HoverMast

[Image: The Sky Sapience HoverMast, via sUAS News].

The Israeli-made HoverMast is a “tethered hovering platform specially designed for small vehicles.” As the consistently fascinating sUAS News explains:

At the click of a button, the system autonomously deploys, rising to heights of up to 50 meters within 10-15 seconds. Secured by a cable, serving as a power supply and wideband data link, the highly stabilized HoverMast [… can also be mounted with sensing gear…] such as electro-optic sensors, laser designators, radar, and sophisticated COMINT and ELINT systems.

While the HoverMast (also called “Sky Sapience”) is currently being pitched to the only market that can afford it right now—that is, state-funded militaries, contractors, and police organizations—the availability of these and other semi-autonomous data gathering systems will continue to increase for the civilian realm (i.e. scientists, designers, artists, cartographers, and, as a lengthy new piece on Australia’s ABC News explores, journalists).

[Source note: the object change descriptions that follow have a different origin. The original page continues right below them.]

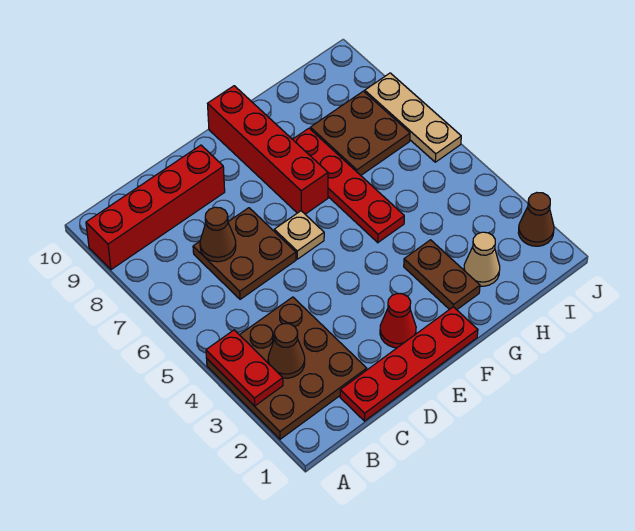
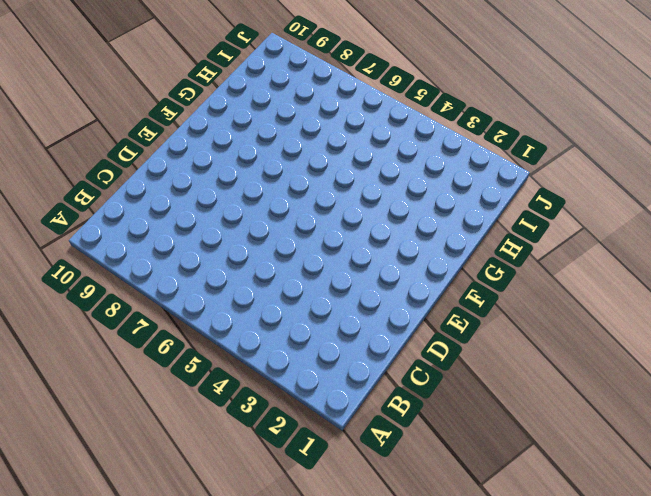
none -> brown plate A2:C4 level 1
none -> red brick A9:D9 level 1
none -> red plate C1:F1 level 1

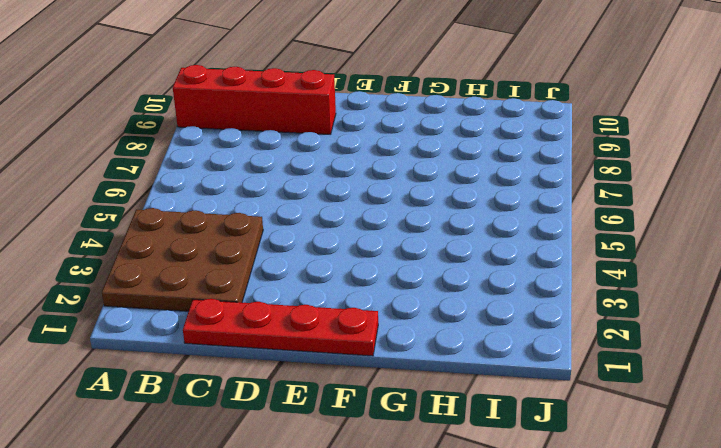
none -> brown plate C6:D7 level 1
none -> red cone E2 level 1
none -> tan plate E6 level 1

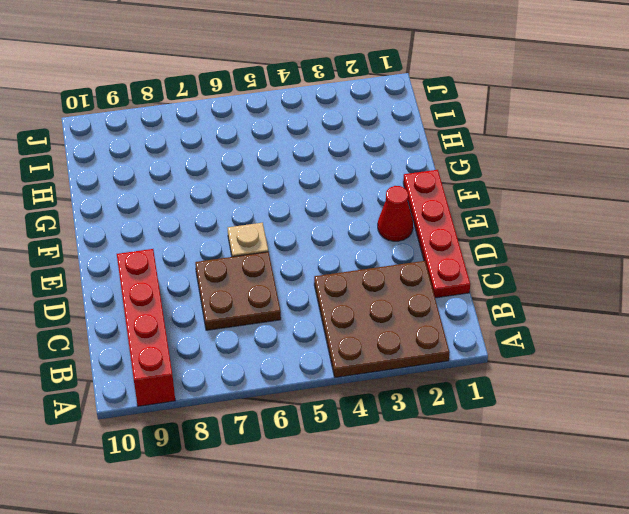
none -> red brick F7:F10 level 1
none -> brown plate G2:G3 level 1
none -> red plate G5:G8 level 1

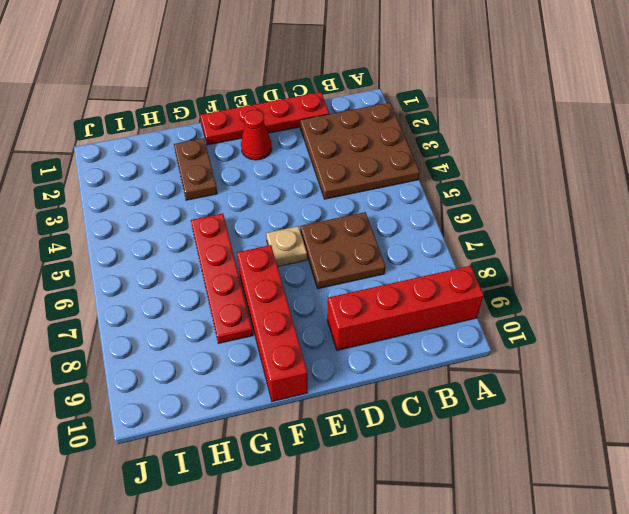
none -> tan cone H2 level 1
none -> brown plate H7:I8 level 1
none -> brown cone J2 level 1

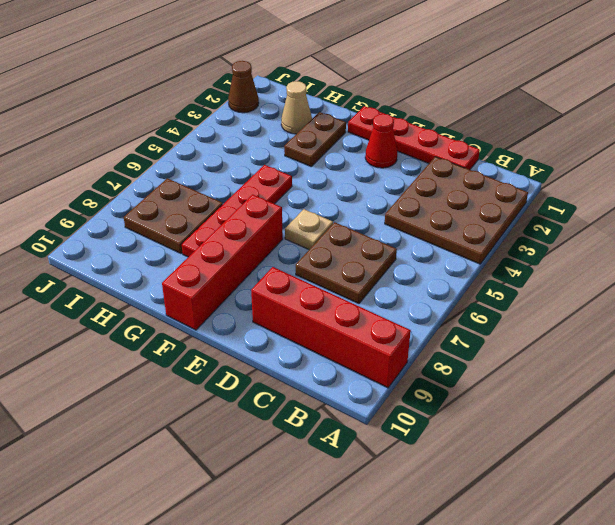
none -> tan plate J6:J8 level 1
none -> red plate A3:A4 level 2
none -> brown cone B3 level 2

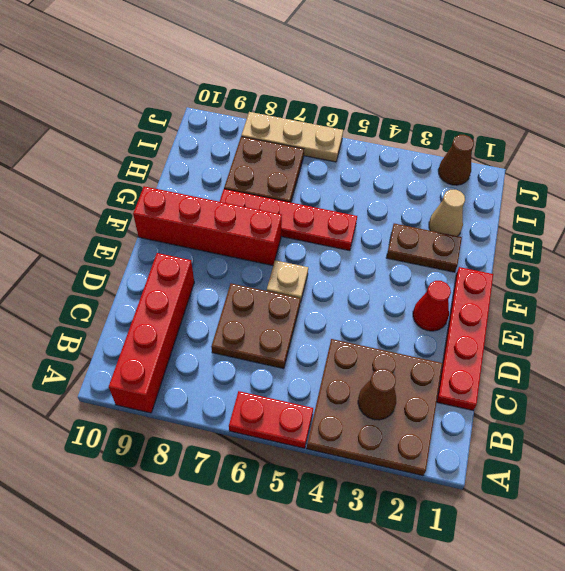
red plate A5:A6 level 1 -> red plate A3:A4 level 2
none -> brown cone C7 level 2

But what are the architectural possibilities for tethered sky masts and other instant cities made from semi-autonomous drone infrastructure? Film sets dramatically gridded with airborne towers, capturing every detail from previously impossible angles; roads appearing in the middle of nowhere, marked only by illuminated HoverMasts popping-up in lieu of street lights; cities in a blackout throwing ad hoc masts of light up into the urban sky; pop-off architectural ornament that rises, tentacular, from rooftops to catch better cell phone signals; and so on.

5 thoughts on “HoverMast”

  1. This type of multicopters was invented in Lithuania. Application number LT2012007.
    Quote: The invention makes it possible to increase the load capacity and improve the
    manageability of light helicopters with six or more carrying rotors. The effect is achieved by
    using different rotors to create a thrust and to carry out maneuvers. The average speed of the
    rotors’ rotation, providing maneuverability, does not decrease during flight. The diameter and
    mass of the rotors providing maneuverability is restricted in order to decrease the inertia. The
    invention is applicable for light flying devices where it makes economic sense to use rotors with
    a fixed pitch angle.

    http://lamat.me/patents/LT2012007-en.pdf
    Regards
    Aleksey Zaitsevsky
    (The inventor)

  2. For several years now, I've been (mentally) toying with a similar, if less architectural concept. Rather than using active propulsion in the form of a quadrotor platform, I've thought that a very small glider with an adjustable tether would make a nice addition to an automobile. Forward motion of the car would provide sufficient airflow to lift the glider, and the control surfaces could offer some flexibility in positioning. With one or more cameras, it could provide a way to, for example, "look around" a large truck ahead, or provide a downward view of your own vehicle. With a bit of processing (which could be in the car, since the tether allows things to be off-board the glider) it could even have limited autonomy – noting low bridges and similar obstacles and adjusting its flight profile accordingly.

    It might be nice to have a panoramic view from 50 or 100 feet above the ground as you drive through a scenic area.